29/06/2009
Bernie Madoff, ultimo erede di Carlo Ponzi
S’è beccato 150 anni, Mr Madoff. Il re di Wall Street e ultimo interprete di un navigato spartito che si chiama Ponzi Scheme. Piramide truffa, imbroglio finananziario: una frode da 65 miliardi di dollari che ha derubato centinaia di piccoli investitori, svariati milionari e anche un premio Nobel nell’anno del crac finanziario più dirompente dopo quello del ‘29. Come funziona una piramide truffa? Lo spieghiamo con Roberto Giovannini nel sito www.piramidedoro.it, dal quale mi limito a citare questo passaggio:
“Le vittime vengono attratte con la promessa di guadagni incredibili, come il raddoppio o più del capitale investito nel giro di poco tempo, motivati con meccanismi confusi e mai chiaramente spiegati: garanzie scritte di banche, assicurazioni sul denaro investito, spiegazioni complesse circa la presenza nel meccanismo di grossi investitori, la possibilità per la ditta di scaricare le tasse, guadagni provenienti da vincite continue alle lotterie di Stato. E così via. In realtà, i danari versati dai ‘nuovi’ servono soltanto a remunerare chi è collocato al vertice della piramide, e l'unica possibilità è sperare che sempre nuove persone aderiscano alla piramide sborsando danaro”.
Vale la pena di ricordare che il maestro di Bernie Madoff è… un italiano. Si chiamava Carlo Ponzi, veniva da Parma e...
Di truffatori come Ponzi, prima di arrivare a Bernie M., nel corso degli anni se ne sono avvicendati molti. Ricordiamo però a chi fosse tentato dall’avventura che non sempre finisce bene. La “carriera” di Carlo Ponzi, infatti, si chiuse nel 1949 in un ospedale per poveri di Rio de Janeiro.“Nel 1919 giunse a Boston, dove ben presto mise a punto un meccanismo innovativo per diventare ricchi.
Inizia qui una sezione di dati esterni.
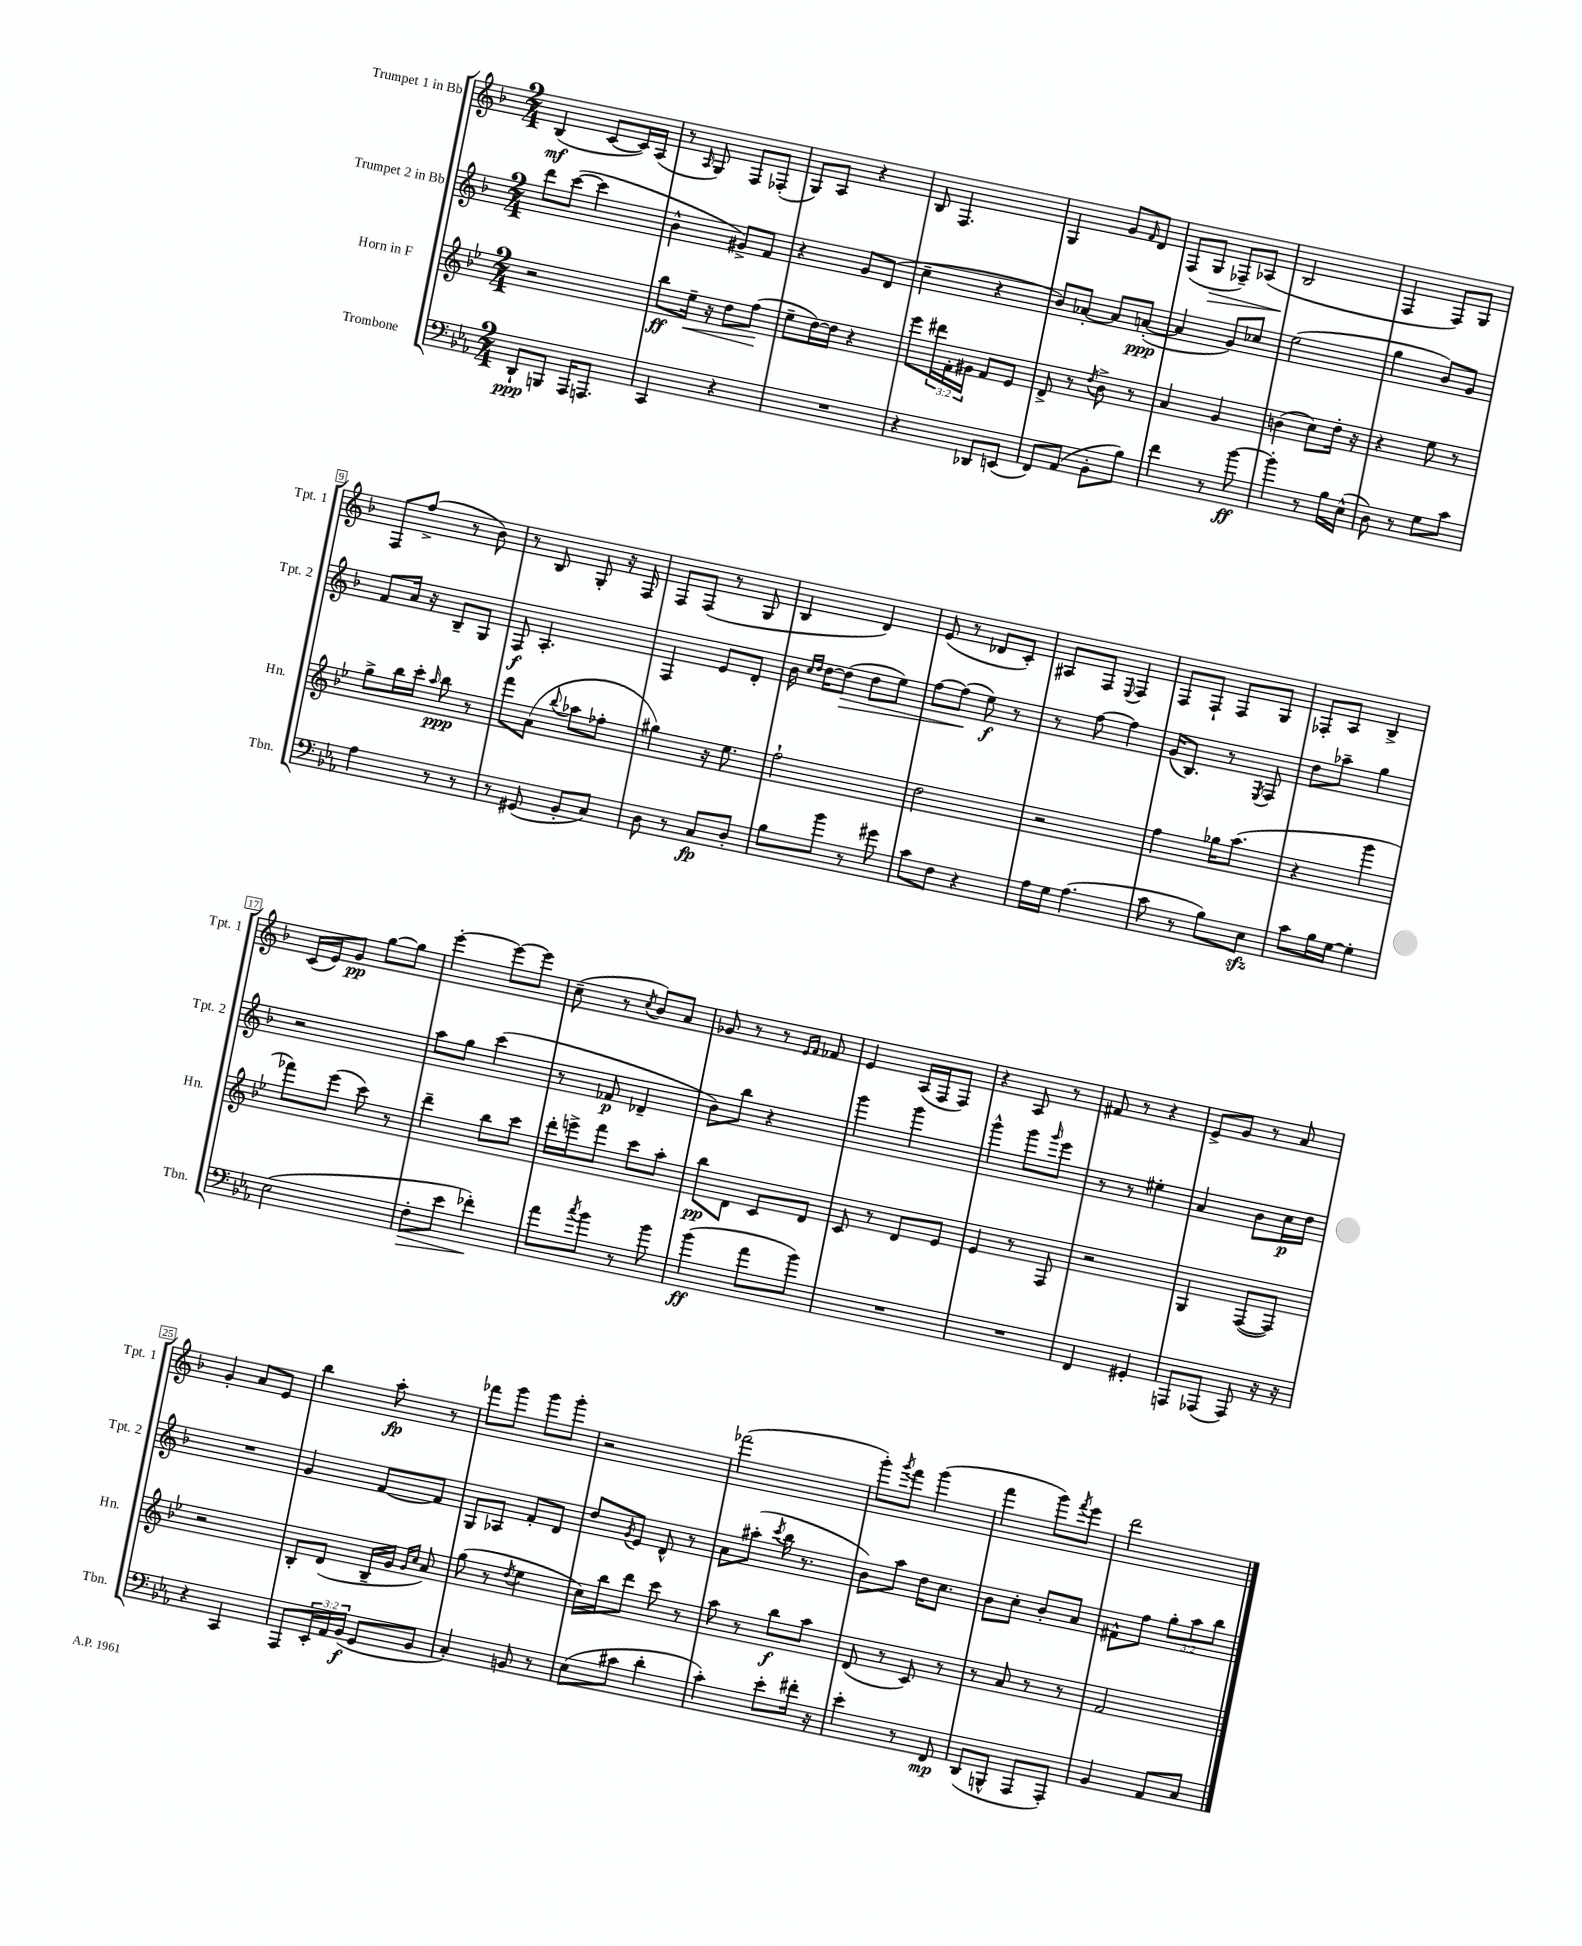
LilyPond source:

L'affare, sosteneva Ponzi, si basava sulla compravendita di buoni postali internazionali, che gli avrebbero garantito profitti del 400%. Per svolgere questa attività, chiedeva ai risparmiatori di affidargli i loro soldi per quarantacinque giorni, al termine dei quali avrebbe restituito il capitale maggiorato del 50%. Nel corso della primavera e fino all'estate del 1920, furono circa 10mila i bostoniani che decisero di dare fiducia a Ponzi, il quale riuscì ad accumulare 9 milioni e mezzo di dollari. Una cifra sbalorditiva per l'epoca, che trasformò l'ex carcerato in una vera e propria celebrità, in un mago della finanza, in un protagonista della vita della città. Con i danari raccolti, Ponzi comprò una splendida villa e, soprattutto, una quota della Hanover Trust Company, una banca locale. Naturalmente, l'affare dei buoni postali era inesistente, e gli investitori venivano (puntualmente, all'inizio) rimborsati con i danari provenienti da altri investitori. Poi, con un sangue freddo eccezionale, tenendo conto che l'intera struttura stava crollando sotto il proprio stesso peso, Ponzi ricorse ai fondi della banca. Tra il luglio e l'agosto del 1920, la "bolla finanziaria" scoppiò e venne alla luce la sottrazione di risorse alla banca: un buco di sei milioni di dollari nei confronti dei risparmiatori. Subito dopo, l'arresto e la condanna per frode postale a dieci anni”.